Problem details: Look through the records below and copy each line that includes the word "readAsDataURL".

Records supplied:
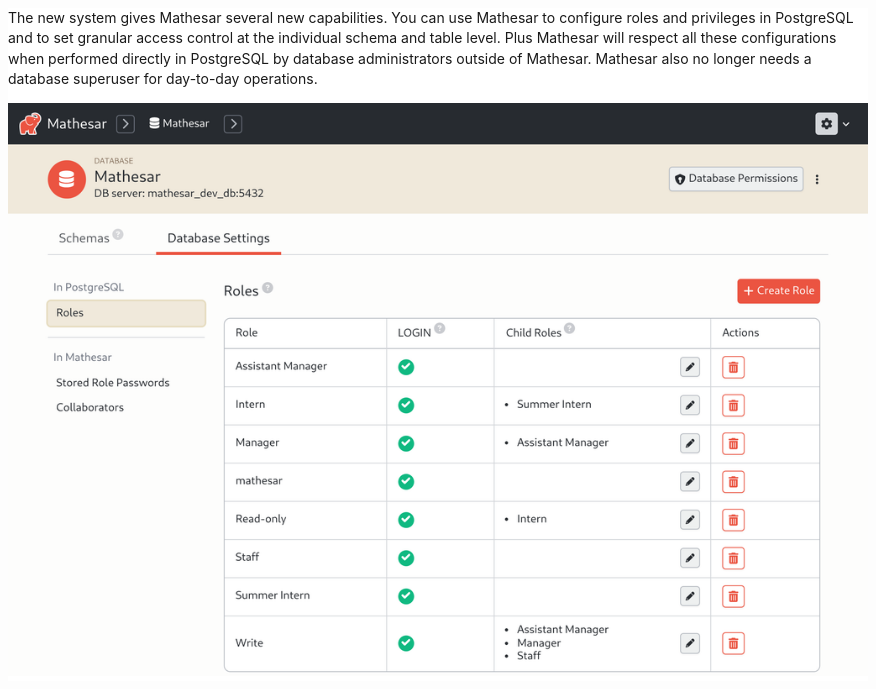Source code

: The new system gives Mathesar several new capabilities. You can use Mathesar to configure roles and privileges in PostgreSQL and to set granular access control at the individual schema and table level. Plus Mathesar will respect all these configurations when performed directly in PostgreSQL by database administrators outside of Mathesar. Mathesar also no longer needs a database superuser for day-to-day operations.

![A screenshot of Mathesar's UI depicting the "Roles" database settings page, where roles and their dependent child roles can be managed.](../assets/releases/0.2.0/showcase-roles.png)
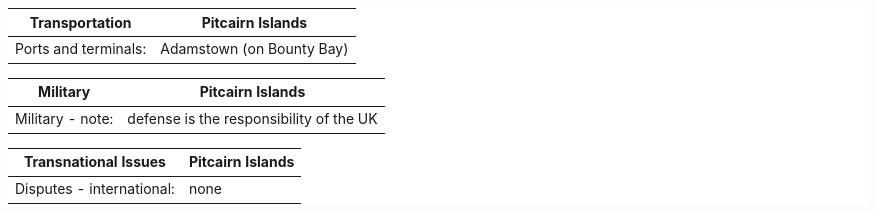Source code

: 
| Transportation | Pitcairn Islands |
| --- | --- |
| Ports and terminals: | Adamstown (on Bounty Bay) |


| Military | Pitcairn Islands |
| --- | --- |
| Military - note: | defense is the responsibility of the UK |


| Transnational Issues | Pitcairn Islands |
| --- | --- |
| Disputes - international: | none |
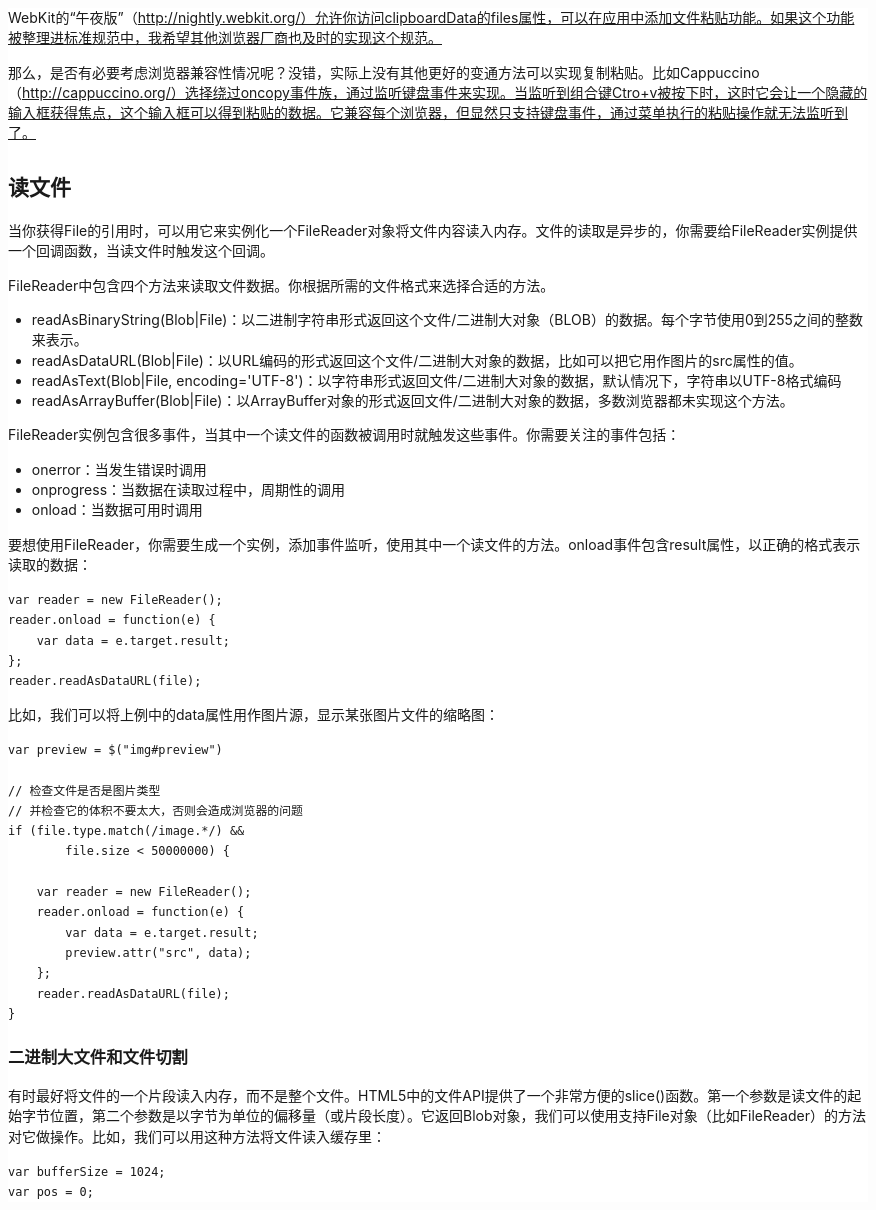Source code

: WebKit的“午夜版”（http://nightly.webkit.org/）允许你访问clipboardData的files属性，可以在应用中添加文件粘贴功能。如果这个功能被整理进标准规范中，我希望其他浏览器厂商也及时的实现这个规范。

那么，是否有必要考虑浏览器兼容性情况呢？没错，实际上没有其他更好的变通方法可以实现复制粘贴。比如Cappuccino（http://cappuccino.org/）选择绕过oncopy事件族，通过监听键盘事件来实现。当监听到组合键Ctro+v被按下时，这时它会让一个隐藏的输入框获得焦点，这个输入框可以得到粘贴的数据。它兼容每个浏览器，但显然只支持键盘事件，通过菜单执行的粘贴操作就无法监听到了。

## 读文件

当你获得File的引用时，可以用它来实例化一个FileReader对象将文件内容读入内存。文件的读取是异步的，你需要给FileReader实例提供一个回调函数，当读文件时触发这个回调。

FileReader中包含四个方法来读取文件数据。你根据所需的文件格式来选择合适的方法。

- readAsBinaryString(Blob|File)：以二进制字符串形式返回这个文件/二进制大对象（BLOB）的数据。每个字节使用0到255之间的整数来表示。
- readAsDataURL(Blob|File)：以URL编码的形式返回这个文件/二进制大对象的数据，比如可以把它用作图片的src属性的值。
- readAsText(Blob|File, encoding='UTF-8')：以字符串形式返回文件/二进制大对象的数据，默认情况下，字符串以UTF-8格式编码
- readAsArrayBuffer(Blob|File)：以ArrayBuffer对象的形式返回文件/二进制大对象的数据，多数浏览器都未实现这个方法。

FileReader实例包含很多事件，当其中一个读文件的函数被调用时就触发这些事件。你需要关注的事件包括：

- onerror：当发生错误时调用
- onprogress：当数据在读取过程中，周期性的调用
- onload：当数据可用时调用

要想使用FileReader，你需要生成一个实例，添加事件监听，使用其中一个读文件的方法。onload事件包含result属性，以正确的格式表示读取的数据：

	var reader = new FileReader();
	reader.onload = function(e) {
		var data = e.target.result;
	};
	reader.readAsDataURL(file);

比如，我们可以将上例中的data属性用作图片源，显示某张图片文件的缩略图：

	var preview = $("img#preview")

	// 检查文件是否是图片类型
	// 并检查它的体积不要太大，否则会造成浏览器的问题
	if (file.type.match(/image.*/) &&
			file.size < 50000000) {

		var reader = new FileReader();
		reader.onload = function(e) {
			var data = e.target.result;
			preview.attr("src", data);
		};
		reader.readAsDataURL(file);
	}


### 二进制大文件和文件切割

有时最好将文件的一个片段读入内存，而不是整个文件。HTML5中的文件API提供了一个非常方便的slice()函数。第一个参数是读文件的起始字节位置，第二个参数是以字节为单位的偏移量（或片段长度）。它返回Blob对象，我们可以使用支持File对象（比如FileReader）的方法对它做操作。比如，我们可以用这种方法将文件读入缓存里：

	var bufferSize = 1024;
	var pos = 0;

Solution to this exercise:
- readAsDataURL(Blob|File)：以URL编码的形式返回这个文件/二进制大对象的数据，比如可以把它用作图片的src属性的值。
	reader.readAsDataURL(file);
		reader.readAsDataURL(file);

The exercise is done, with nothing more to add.